=== Your task ===
Could you set down exactly the lines that start at the one containing "за дополнительную плату" and end at the final line of the material below?

=== Information given ===

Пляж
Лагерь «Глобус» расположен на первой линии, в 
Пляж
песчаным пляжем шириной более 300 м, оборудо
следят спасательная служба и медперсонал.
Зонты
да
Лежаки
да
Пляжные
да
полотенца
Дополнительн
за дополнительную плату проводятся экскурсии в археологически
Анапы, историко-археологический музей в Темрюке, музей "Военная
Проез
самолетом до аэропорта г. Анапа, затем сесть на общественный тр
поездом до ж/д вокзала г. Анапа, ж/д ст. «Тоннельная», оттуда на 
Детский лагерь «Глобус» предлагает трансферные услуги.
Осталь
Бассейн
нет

=== Answer to the exercise ===
за дополнительную плату проводятся экскурсии в археологически
Анапы, историко-археологический музей в Темрюке, музей "Военная
Проез
самолетом до аэропорта г. Анапа, затем сесть на общественный тр
поездом до ж/д вокзала г. Анапа, ж/д ст. «Тоннельная», оттуда на 
Детский лагерь «Глобус» предлагает трансферные услуги.
Осталь
Бассейн
нет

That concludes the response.